Jocelyn Alo recalled some jitters the first time she stepped in against Oklahoma teammate Paige Lowary in practice last fall.
“She throws 75 (miles per hour) and I’m like, ‘Oh my gosh, I’ve never seen anything so fast in my life,’” Alo said of standing 43 feet from the All-Big 12 left-hander in a recent phone conversation.
Before long, pitchers — opponents’ and her own — would come to dread facing the Campbell graduate.
“Terrifying,” Lowary said of Alo’s power during a preseason press conference posted on the school’s web site in February. “All the pitchers are like, ‘I don’t wanna throw to her, you guys can.’”
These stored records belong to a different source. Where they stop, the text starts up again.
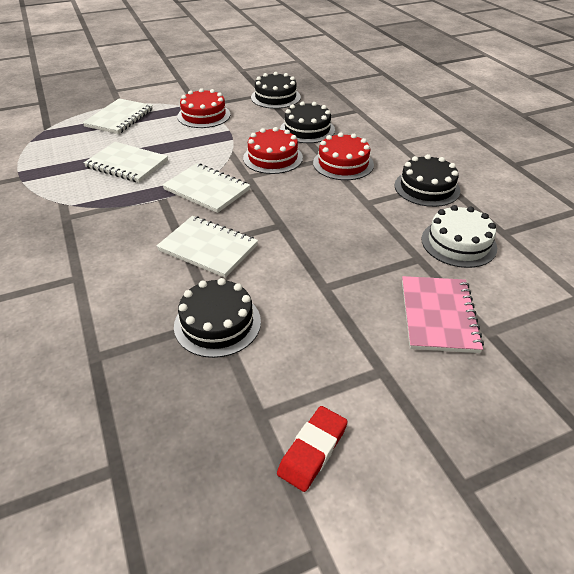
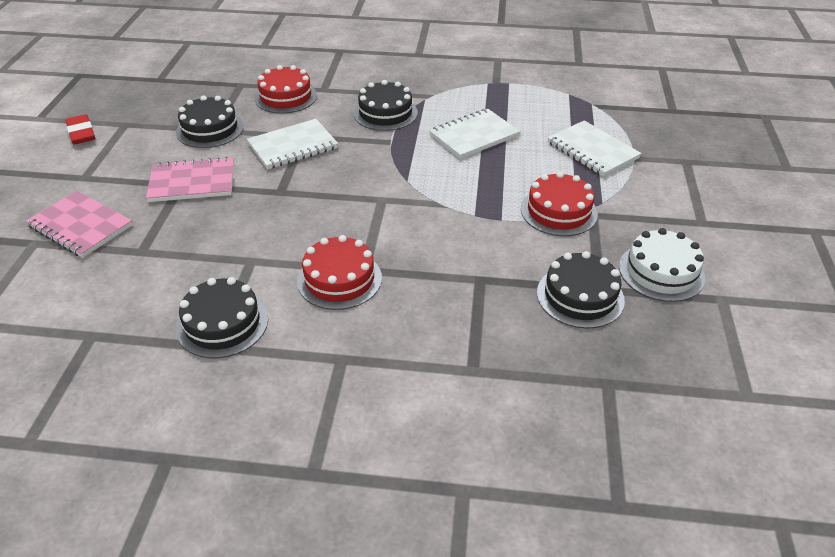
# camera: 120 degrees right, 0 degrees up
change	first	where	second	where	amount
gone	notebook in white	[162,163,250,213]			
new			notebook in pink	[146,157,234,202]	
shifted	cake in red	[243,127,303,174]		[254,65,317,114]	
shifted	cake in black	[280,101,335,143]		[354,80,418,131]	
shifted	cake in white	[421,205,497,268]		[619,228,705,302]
After helping lead Campbell to back-to-back state titles, Alo has established herself as a fearsome presence in the middle of the lineup for the two-time defending national champion Sooners.
JOCELYN ALOBig 12 and NCAA rankings
Category | Stat | B12 | NCAA
Batting avg. | .488 | 4 | 8
Home runs per game | .53 | 1 | 1
Home runs | 16 | 1 | 2
On-base Pct. | .598 | 2 | 5
RBIs | 40 | 1 | 8
Runs per game | 1.10 | 2 | 12
Slugging Pct. | 1.134 | 1 | 1
Total bases | 93 | 1 | 4
Walks | 23 | 2 | 17
Alo opened her freshman season as Oklahoma’s leadoff hitter and homered in her third collegiate at-bat. She’s since settled into the third spot and has continued to produce at a staggering pace while melding into a roster that returned 16 letterwinners, including nine who earned All-Big 12 honors, off last year’s title team.
“I feel like it’s been a really good experience because I wanted to compete with the best of the best,” Alo said Tuesday. “Every day we come out and we challenge each other and we compete and it’s so much fun … and we get to a game and we’re like ‘Let’s go.’ ”
Alo, filling the designated player role, made her Big 12 debut last weekend and went 4-for-5 in 10 plate appearances against Texas Tech, with all four hits leaving OU’s Marita Hynes Field. She also walked five times, drove in 10 runs and scored six. She closed the Sooners’ sweep with two homers and six RBIs in a 19-1 rout on Sunday.
She was named Big 12 player of the week on Monday and added the Louisville Slugger/National Fastpitch Coaches Association national player of the week award on Tuesday, becoming only the third freshman to earn a national weekly honor in Oklahoma’s storied history.
“It felt really good to know that all my hard work has been paying off, but I know I can’t settle here and I need to keep working hard for something even more,” Alo said.
Alo ranks eighth nationally with a .488 batting average and leads Division I in home runs per game (0.53). Last weekend’s surge pushed her slugging percentage to 1.134, also best in the nation, and she’s reached base safely in 20 consecutive games.
Alo has homered in her past five games, raising her total to 16 and tying for the third longest streak in NCAA history. She’s two short of the record as the Sooners (28-2) — ranked second in this week’s USA Today/NFCA poll and third in the ESPN.com/USA Softball Collegiate Top 25 — head to No. 15 Baylor for a series starting Thursday in Waco, Texas.
The NCAA record for home runs by a freshman stands at 30, shared by Hawaii’s Kelly (Majam) Elms (2010) and Oklahoma’s Lauren Chamberlain (2012). OU coach Patty Gasso, an NFCA Hall of Famer, raised comparisons with Chamberlain, the NCAA’s all-time home run leader with 95, before Alo’s first collegiate swing. But for her part, Alo shrugs off such talk.
“I want to be just Jocelyn Alo,” she said.
Alo appears well on her way to crafting her own identity on a national scale, having made a quick adjustment to college pitching. The transition from Hauula to Norman, Okla., however, took a little time.
“It was hard, the culture shock,” Alo said. “It was a lot for me to take in, and obviously I can’t get poke at Foodland any more, so that sucked. But the team and the coaches really made it an easy adjustment.”
It’s also helped having family members visit during the year, including her father, Levi, who made the trip with a cooler stocked with poke and laulau.
“It’s good because none of the girls like it, so I don’t have to share with anyone,” she said.